The famous astronomer Carl Sagan first noticed strange flashes of light in images of Earth taken by the Galileo spacecraft in 1993.
The unmanned space probe had been launched four years earlier to study Jupiter and its moons, but Sagan and his team decided to use one of its flybys past Earth to look for signs of life on our own planet.
The idea was that if he could detect signs of life on Earth from space, any undiscovered extraterrestrial neighbors could do the same and know that our planet was inhabited from afar.
They discovered large glints of light reflecting like mirrors in Galileo’s images, but he could only find them in certain areas of the planet covered in water.
“Large expanses of blue ocean and apparent coastlines are present, and close examination of the images shows a region of specular [mirror-like] reflection in ocean, but not on land,” the team reported at the time.
It came as quite a surprise, then, when 24 years later, NASA detected 866 bursts of light between June 2015 and August 2016, all of which originated on Earth.
You can see them in the video below, which was captured by NASA’s Earth Polychromatic Imaging Camera (EPIC) onboard NOAA’s Deep Space Climate Observatory (DSCOVR):
When the NASA team compared the old Galileo photos, they discovered that Sagan and his team had overlooked an important detail: those strange reflections had also appeared on land during that survey.
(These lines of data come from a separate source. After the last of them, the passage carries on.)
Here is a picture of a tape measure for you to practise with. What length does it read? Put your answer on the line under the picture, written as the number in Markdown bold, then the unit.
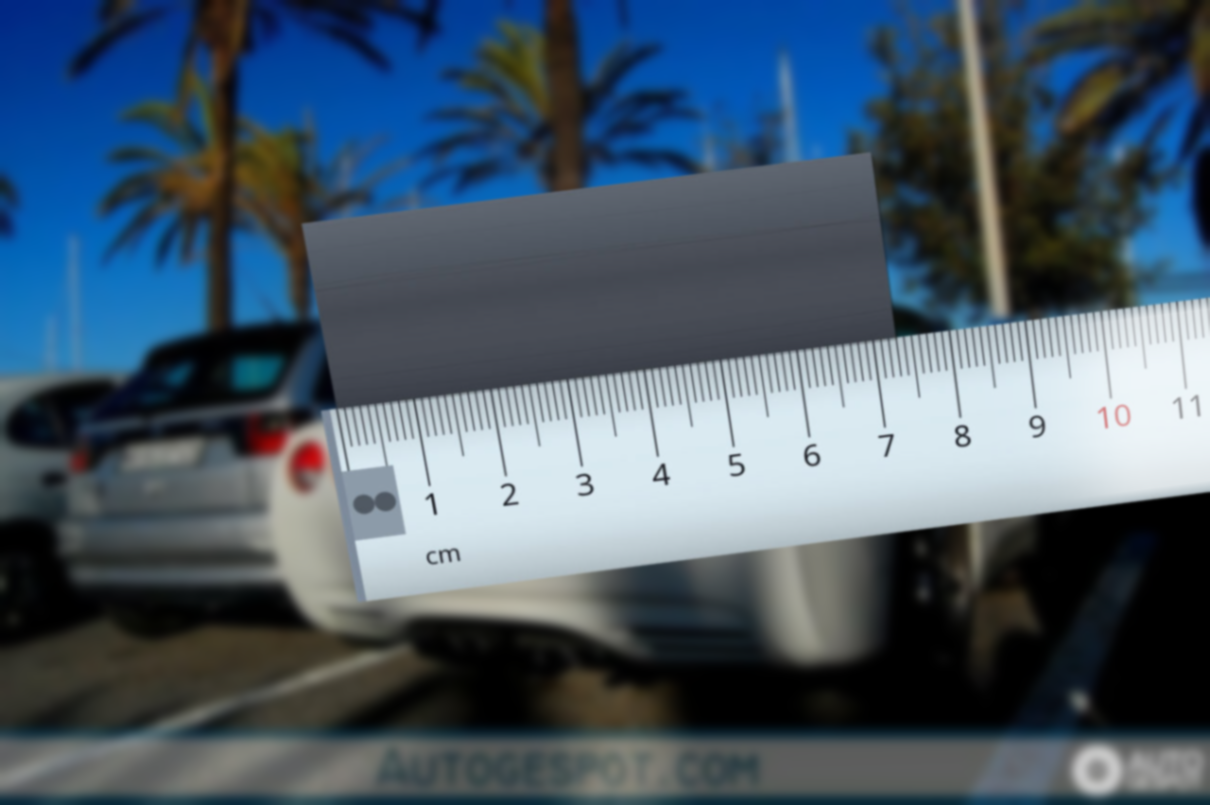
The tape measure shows **7.3** cm
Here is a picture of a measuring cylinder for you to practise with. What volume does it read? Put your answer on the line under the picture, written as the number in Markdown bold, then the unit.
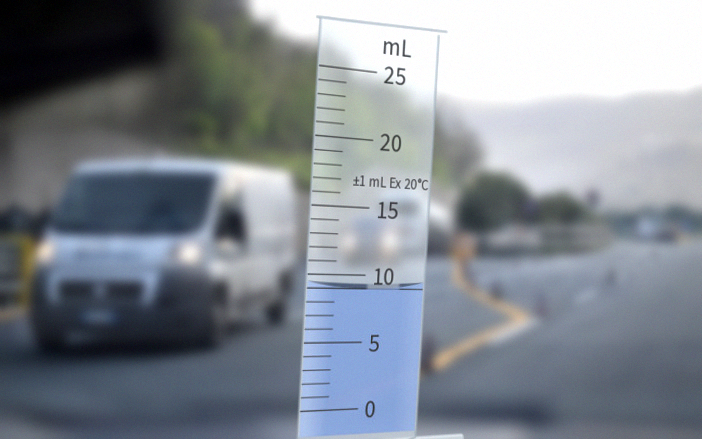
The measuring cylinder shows **9** mL
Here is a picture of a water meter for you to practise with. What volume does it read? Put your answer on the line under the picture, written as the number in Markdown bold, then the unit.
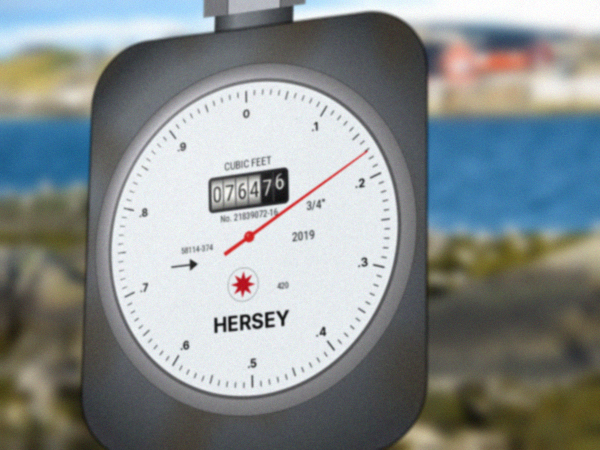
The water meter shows **76476.17** ft³
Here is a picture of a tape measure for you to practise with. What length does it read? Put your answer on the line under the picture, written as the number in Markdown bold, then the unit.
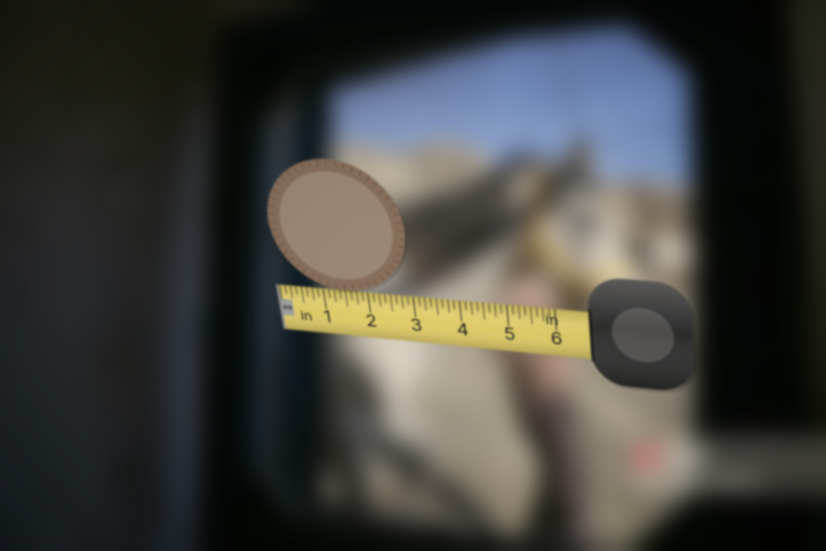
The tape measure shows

Marshak and his team were tasked with explaining this strange phenomenon, so they cataloged and mapped all known flashes over land from Galileo and EPIC images.
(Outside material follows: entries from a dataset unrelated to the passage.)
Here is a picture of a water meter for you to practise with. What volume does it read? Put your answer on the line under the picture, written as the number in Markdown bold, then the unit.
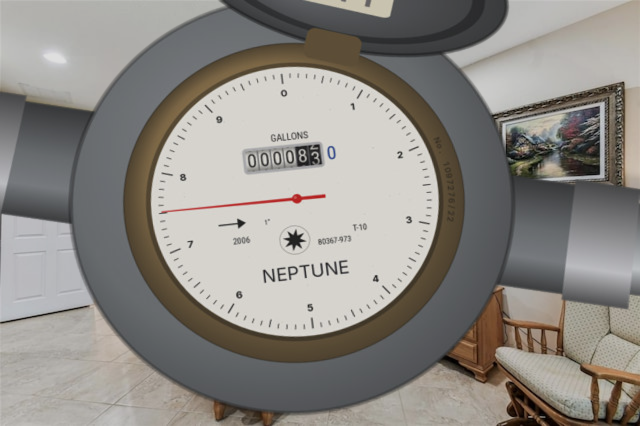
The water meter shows **827.5** gal
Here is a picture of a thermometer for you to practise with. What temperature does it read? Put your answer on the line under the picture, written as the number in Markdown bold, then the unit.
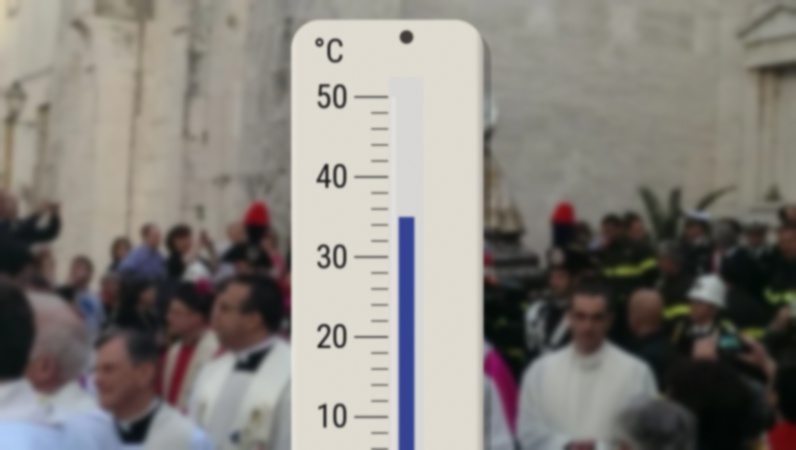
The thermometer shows **35** °C
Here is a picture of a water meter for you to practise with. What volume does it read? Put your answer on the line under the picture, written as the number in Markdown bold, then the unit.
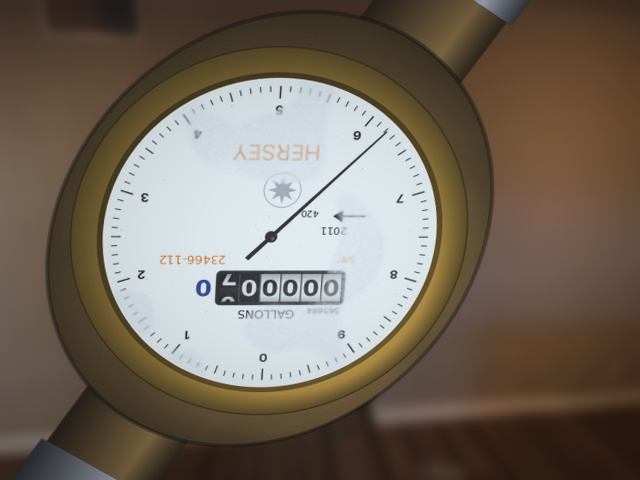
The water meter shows **66.2** gal
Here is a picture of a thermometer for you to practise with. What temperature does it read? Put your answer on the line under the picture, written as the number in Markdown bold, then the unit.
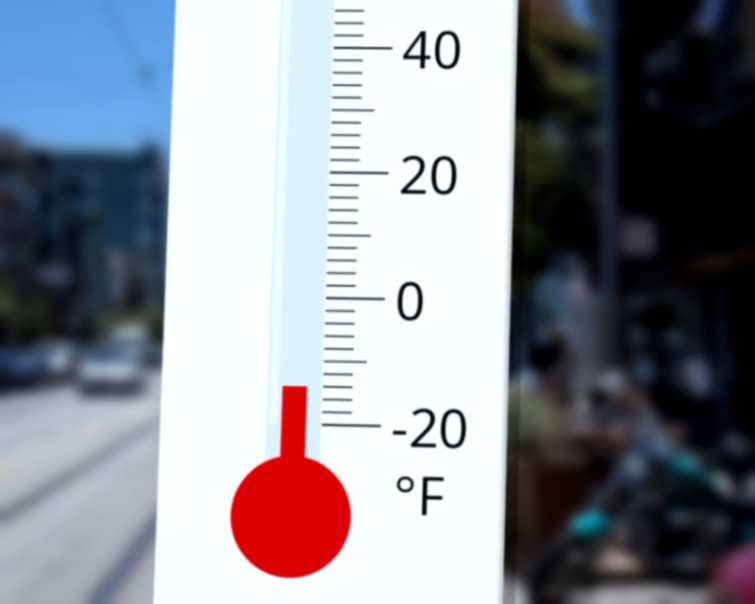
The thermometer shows **-14** °F
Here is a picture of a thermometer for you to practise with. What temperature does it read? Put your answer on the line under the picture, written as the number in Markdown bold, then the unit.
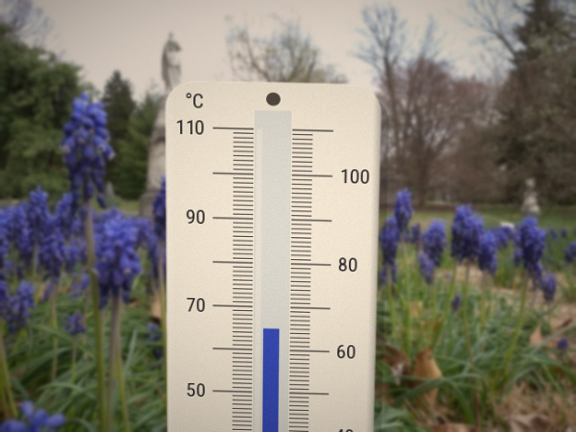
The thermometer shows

They hypothesized that if the glints were caused by reflected sunlight, they would only appear in certain parts of the world – places where the angle between the Sun and Earth was the same as the angle between the spacecraft and Earth, allowing the spacecraft to pick up the reflected light.
That pattern did emerge, and it helped them rule out one possible cause of the glints: lightning.
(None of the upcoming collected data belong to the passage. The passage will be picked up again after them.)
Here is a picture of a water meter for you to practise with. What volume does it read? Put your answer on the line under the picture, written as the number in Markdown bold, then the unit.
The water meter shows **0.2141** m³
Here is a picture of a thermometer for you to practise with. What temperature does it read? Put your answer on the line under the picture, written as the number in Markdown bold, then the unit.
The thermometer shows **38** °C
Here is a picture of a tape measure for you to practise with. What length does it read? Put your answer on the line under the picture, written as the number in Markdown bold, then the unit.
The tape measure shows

“Lightning doesn’t care about the Sun and EPIC’s location,” says Marshak.
To determine what the sunlight was reflecting off, the team proposed that water is still the culprit, but this time up in the atmosphere rather than on the surface.
Using EPIC data, they were able to pinpoint the source of the glints, narrowing it down to 5 to 8 km (3 to 5 miles) above the surface, where cirrus clouds full of ice crystals hang.
The numbers in the EPIC and Galileo images matched perfectly when they modeled the direction of sunlight reflecting off hypothetical ice crystals that happened to be floating in the air on a horizontal angle.
“The source of the flashes is definitely not on the ground. It’s definitely ice, and most likely solar reflection off of horizontally oriented particles,” says Marshak.
Because the study has not yet been peer-reviewed, certain aspects of the discovery may change once it has been independently verified.
However, the researchers are now investigating how common these horizontal ice crystals are, and if they’re having any significant impact on how much sunlight is being reflected through our atmosphere.
And at least we now know one thing for sure – these aren’t the signs of life Carl Sagan was looking for.